§ WHAT YOU HAVE TO DO: Can you reproduce the lines below word for word, leaving the pictures out of your answer?

GIVEN INFORMATION: Begin

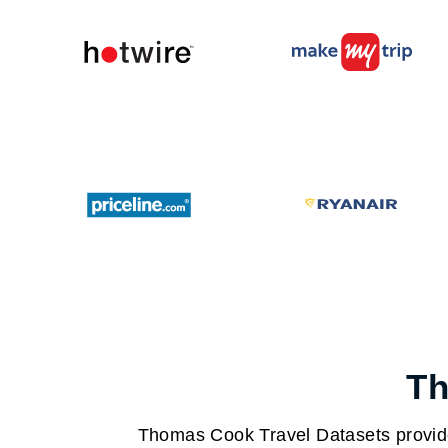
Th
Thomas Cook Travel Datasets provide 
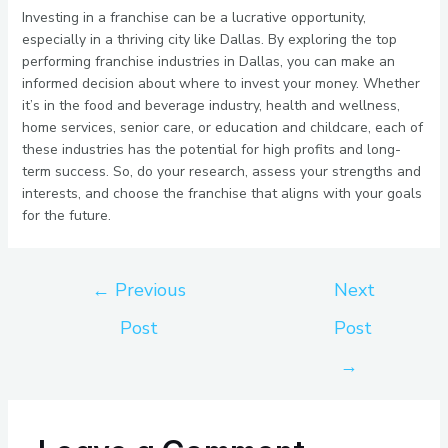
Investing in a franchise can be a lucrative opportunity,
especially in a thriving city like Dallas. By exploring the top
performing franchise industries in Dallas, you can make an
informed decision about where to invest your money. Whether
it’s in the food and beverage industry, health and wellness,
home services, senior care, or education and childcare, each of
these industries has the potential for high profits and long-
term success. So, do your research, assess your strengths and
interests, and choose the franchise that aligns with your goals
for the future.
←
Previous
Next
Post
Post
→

GIVEN INFORMATION: End

§ RESULT FOR THIS TASK:
Th
Thomas Cook Travel Datasets provide 
Investing in a franchise can be a lucrative opportunity,
especially in a thriving city like Dallas. By exploring the top
performing franchise industries in Dallas, you can make an
informed decision about where to invest your money. Whether
it’s in the food and beverage industry, health and wellness,
home services, senior care, or education and childcare, each of
these industries has the potential for high profits and long-
term success. So, do your research, assess your strengths and
interests, and choose the franchise that aligns with your goals
for the future.
←
Previous
Next
Post
Post
→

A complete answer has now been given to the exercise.